I Love Primark
Had to go out clothes shopping yesterday, and I hate clothes shopping. That’s why I go around dressed like a complete tramp most of the time. I also hate washing and ironing, but that’s a separate issue. If I want to make a bold statement about my appearance, I’d prefer to get a tattoo than buy a new pair of jeans.
Some of my pants are so old, it’s only the stubborn under-stains holding them together *
To make things more complicated, the clothes I needed to get were for a funeral next week. Luckily, my family are an odd lot and they want the event to be fun, rather than some dour occasion. I toyed with the idea of getting a Dracula costume from the fancy dress shop, but then realised this might be a tad inappropriate. Mainly because they’ve ruled out black – only bright colours will be allowed.
Interestingly, they’ve also chosen to go for a woven basket coffin, and no wreaths are to be bought. Instead we have to thread flowers through the weaves of the coffin. Presumably after that we’ll all sacrifice a goat, drink it’s blood, and then dance around naked, like fools.
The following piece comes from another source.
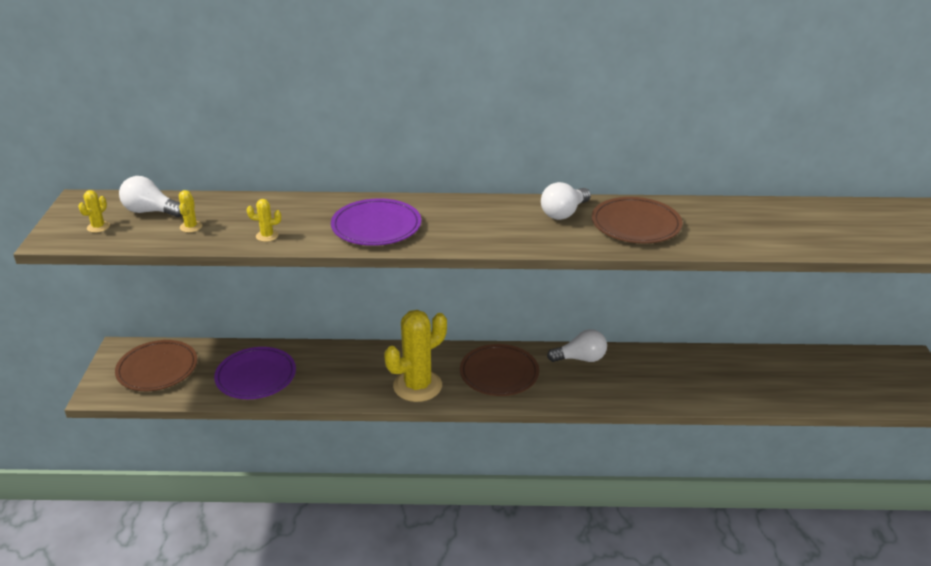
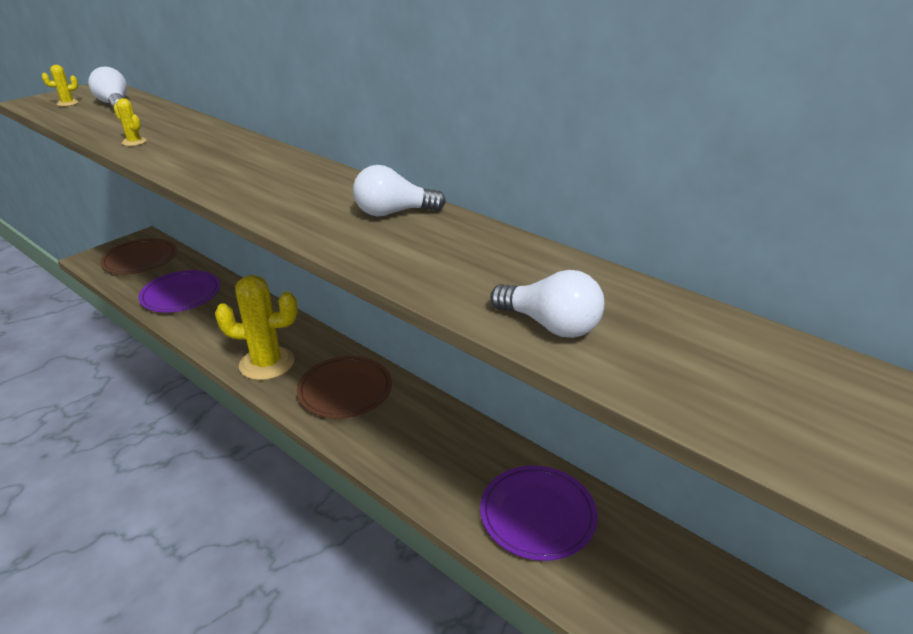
camera: 40 degrees right, 0 degrees up
(191, 227) = (110, 120): yellow cactus -> none
(376, 226) = (216, 163): purple plate -> purple plate (537, 515)
(580, 358) = (438, 419): white light bulb -> white light bulb (550, 325)
(636, 224) = (445, 252): brown plate -> none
All sounds a bit like The Wicker Man for my liking. Well I’m not going to touch the coffin, no fucking way.
Anyway, back to the shopping: too utterly confound my troubles, I decided to do it in Bromley – i.e Chav Central. At one point I got “the fear” and almost started crying whilst walking through the busy Glades Shopping Centre. Luckily I grew a pair, and instead of having a breakdown – marched into Primark. There, I was able to buy a pair of bright red chinos, 2 pairs of jeans and a tie – all for £30. That should fix me up nicely for next 10 years or so.
Bet I never wear the tie though.
* I stole this line from Vyvyan in The Young Ones, circa 1984.